DATA RECORDS:
BEGIN
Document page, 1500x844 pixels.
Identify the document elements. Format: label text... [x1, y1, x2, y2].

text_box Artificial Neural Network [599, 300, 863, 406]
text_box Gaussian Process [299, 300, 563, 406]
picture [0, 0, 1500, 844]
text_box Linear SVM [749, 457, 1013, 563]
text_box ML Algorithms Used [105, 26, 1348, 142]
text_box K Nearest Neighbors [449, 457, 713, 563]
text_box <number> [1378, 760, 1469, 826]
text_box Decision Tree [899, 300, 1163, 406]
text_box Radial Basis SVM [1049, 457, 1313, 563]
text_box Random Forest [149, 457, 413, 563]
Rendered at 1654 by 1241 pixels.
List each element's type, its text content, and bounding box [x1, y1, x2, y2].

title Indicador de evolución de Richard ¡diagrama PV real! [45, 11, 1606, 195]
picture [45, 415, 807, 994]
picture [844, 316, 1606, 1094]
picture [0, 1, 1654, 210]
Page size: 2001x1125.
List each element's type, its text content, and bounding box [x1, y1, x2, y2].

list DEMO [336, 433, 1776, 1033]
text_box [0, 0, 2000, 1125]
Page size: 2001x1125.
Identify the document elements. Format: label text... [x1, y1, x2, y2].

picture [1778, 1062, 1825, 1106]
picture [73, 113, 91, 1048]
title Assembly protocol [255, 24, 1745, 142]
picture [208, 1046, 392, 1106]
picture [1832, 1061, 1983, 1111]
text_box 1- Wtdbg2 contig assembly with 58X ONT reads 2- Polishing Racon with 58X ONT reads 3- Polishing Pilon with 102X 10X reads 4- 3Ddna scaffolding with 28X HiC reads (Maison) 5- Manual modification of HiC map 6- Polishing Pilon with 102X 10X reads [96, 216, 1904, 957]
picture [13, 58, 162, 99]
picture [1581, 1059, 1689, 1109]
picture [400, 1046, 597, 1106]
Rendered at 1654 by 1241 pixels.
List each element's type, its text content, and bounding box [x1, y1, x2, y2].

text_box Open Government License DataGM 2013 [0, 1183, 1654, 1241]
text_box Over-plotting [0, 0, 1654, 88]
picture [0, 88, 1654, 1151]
END
INSTRUCTIONS FOR THE TASK:
Can you repeat all of the entries above with "bounding box" swapped for "enclosing rectangle" and everything else kept the same?

WORKED ANSWER:
Document page, 1500x844 pixels.
Identify the document elements. Format: label text... [x1, y1, x2, y2].

text_box Artificial Neural Network [599, 300, 863, 406]
text_box Gaussian Process [299, 300, 563, 406]
picture [0, 0, 1500, 844]
text_box Linear SVM [749, 457, 1013, 563]
text_box ML Algorithms Used [105, 26, 1348, 142]
text_box K Nearest Neighbors [449, 457, 713, 563]
text_box <number> [1378, 760, 1469, 826]
text_box Decision Tree [899, 300, 1163, 406]
text_box Radial Basis SVM [1049, 457, 1313, 563]
text_box Random Forest [149, 457, 413, 563]
Rendered at 1654 by 1241 pixels.
List each element's type, its text content, and enclosing rectangle [x1, y1, x2, y2].

title Indicador de evolución de Richard ¡diagrama PV real! [45, 11, 1606, 195]
picture [45, 415, 807, 994]
picture [844, 316, 1606, 1094]
picture [0, 1, 1654, 210]
Page size: 2001x1125.
List each element's type, its text content, and enclosing rectangle [x1, y1, x2, y2].

list DEMO [336, 433, 1776, 1033]
text_box [0, 0, 2000, 1125]
Page size: 2001x1125.
Identify the document elements. Format: label text... [x1, y1, x2, y2].

picture [1778, 1062, 1825, 1106]
picture [73, 113, 91, 1048]
title Assembly protocol [255, 24, 1745, 142]
picture [208, 1046, 392, 1106]
picture [1832, 1061, 1983, 1111]
text_box 1- Wtdbg2 contig assembly with 58X ONT reads 2- Polishing Racon with 58X ONT reads 3- Polishing Pilon with 102X 10X reads 4- 3Ddna scaffolding with 28X HiC reads (Maison) 5- Manual modification of HiC map 6- Polishing Pilon with 102X 10X reads [96, 216, 1904, 957]
picture [13, 58, 162, 99]
picture [1581, 1059, 1689, 1109]
picture [400, 1046, 597, 1106]
Rendered at 1654 by 1241 pixels.
List each element's type, its text content, and enclosing rectangle [x1, y1, x2, y2].

text_box Open Government License DataGM 2013 [0, 1183, 1654, 1241]
text_box Over-plotting [0, 0, 1654, 88]
picture [0, 88, 1654, 1151]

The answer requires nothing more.